The point is, getting an open source JDK binary is not easy, especially if you want to understand what you're getting. "OpenJDK" may exist as an OSS project, but I wouldn't call it typical. Not because it doesn't release binaries (although I just discovered it does, provided by Oracle for Windows/Linux only), but because of the license, the owner, and the owner's relationship to binary builders. The binaries you can get in practice have unknown additions from the vendor, and possible adjustments to the license (or is only Oracle allowed to make alternative licenses for an OpenJDK build?)

Compare java distribution to, say, node or python. Is it really fair to accuse someone who is confused of being an idiot?

> What does "GPL with classpath exception" mean in the real world, that JDK-itself changes must be upstreamed, but linked applications need not be? What are the limits there?

The exception is very broad and fairly simple.

Azul has a good breakdown of it https://www.azul.com/blog/why-the-classpath-exception-is-so-...

The short answer though is if you link to a GPL+Classpath exception library you may distribute the results under any license you choose.

boulos 1730 days ago

Hmm. Without Corretto, which is "recent", I don't see how your argument holds. "No" seed stage company is going to use something from Azul, and probably not from "regular" IBM either (that is, exempting RedHat).

Without Corretto, I think Oracle really has poisoned the well.

[1] https://aws.amazon.com/corretto/

It's particularly confusing because "OpenJDK" used to be an independent group who's purpose was to build a fully open-source Java - and it was Apache licensed. Now, it seems that "OpenJDK" refers to a specification and/or working group which NO LONGER provides a build, instead relying on vendors to do so, and indeed the vendors have wide latitude about how they license it.

This is genuinely complicated, I'm not a lawyer or a software license expert, and I don't understand it. And honestly, based on some of the haughty and arrogant, but factually wrong, comments I've been seeing, I suspect that a lot of people think they understand it, but don't.

boulos 1730 days ago

Which is exactly your point! The uncertainty/confusion is now super high due to Oracle's actions. It's literally fear, uncertainty, and doubt.

It's a bit like GPL and other open source licensing in the early days ("better not touch GPL code at all") rather than the now commonplace "Ahh, yes. No to AGPL, but GPL is fine since we won't distribute it. We'd prefer APL" practices.

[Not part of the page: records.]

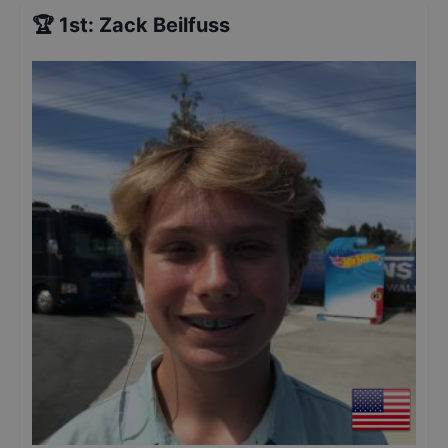
🏆
1st
:
Zack Beilfuss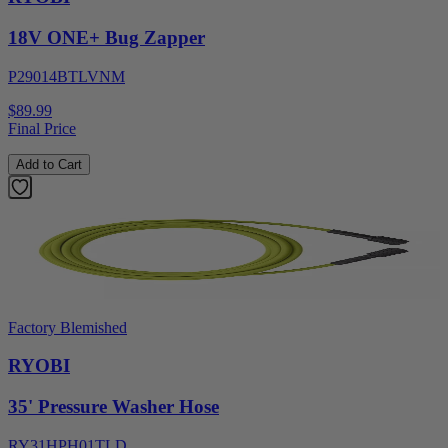
18V ONE+ Bug Zapper
P29014BTLVNM
$89.99
Final Price
Add to Cart
Factory Blemished
RYOBI
35' Pressure Washer Hose
RY31HPH01TLD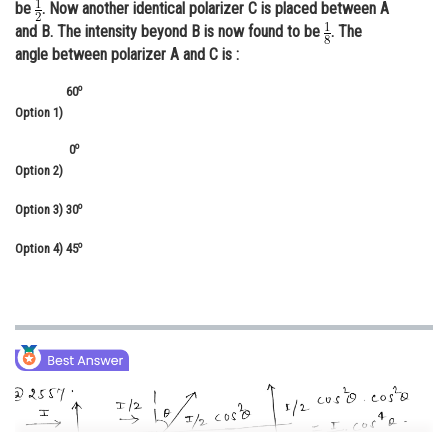
be
. Now another identical polarizer C is placed between A
Online Courses and Certifications
and B. The intensity beyond B is now found to be
. The
angle between polarizer A and C is :
Medicine and Allied Sciences
o
60
Law
Option 1)
Animation and Design
o
0
Option 2)
Media, Mass Communication and
Journalism
o
Option 3)
30
Finance & Accounts
o
Option 4)
45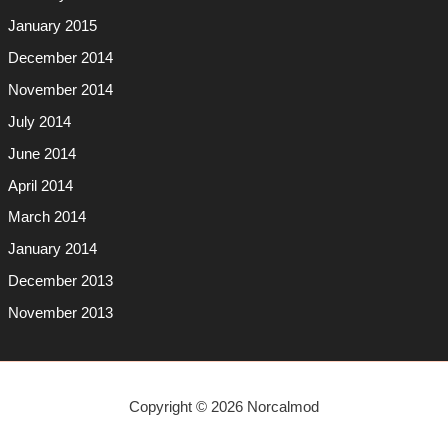
January 2015
December 2014
November 2014
July 2014
June 2014
April 2014
March 2014
January 2014
December 2013
November 2013
Copyright © 2026 Norcalmod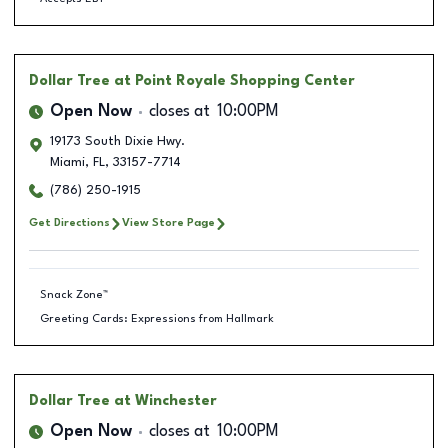
Dollar Tree
at Point Royale Shopping Center
Open Now
closes at
10:00PM
19173 South Dixie Hwy.
Miami
,
FL
,
33157-7714
(786) 250-1915
Get Directions
View Store Page
Snack Zone™
Greeting Cards: Expressions from Hallmark
Dollar Tree
at Winchester
Open Now
closes at
10:00PM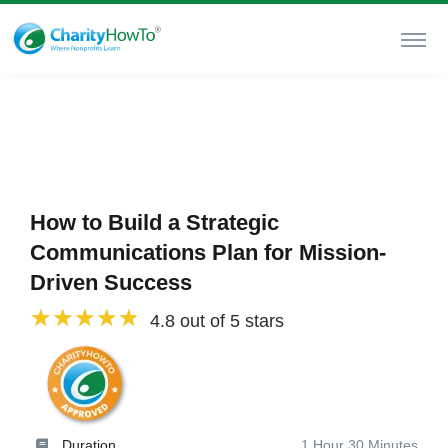
How to Build a Strategic
Communications Plan for Mission-
Driven Success
4.8 out of 5 stars
Duration
1 Hour 30 Minutes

I absolutely believe that experts in licensing understand the OpenJDK / Corretto / Microsoft's OpenJDK distro and so on. But it really did go from "yeah, openjdk is no problem" to "hmm, do we understand this?".

> "OpenJDK" used to be an independent group who's purpose was to build a fully open-source Java - and it was Apache licensed.

You've confused OpenJDK with Apache Harmony. The Harmony project dissolved in 2011, essentially being killed by IBM's decision to join the OpenJDK project instead.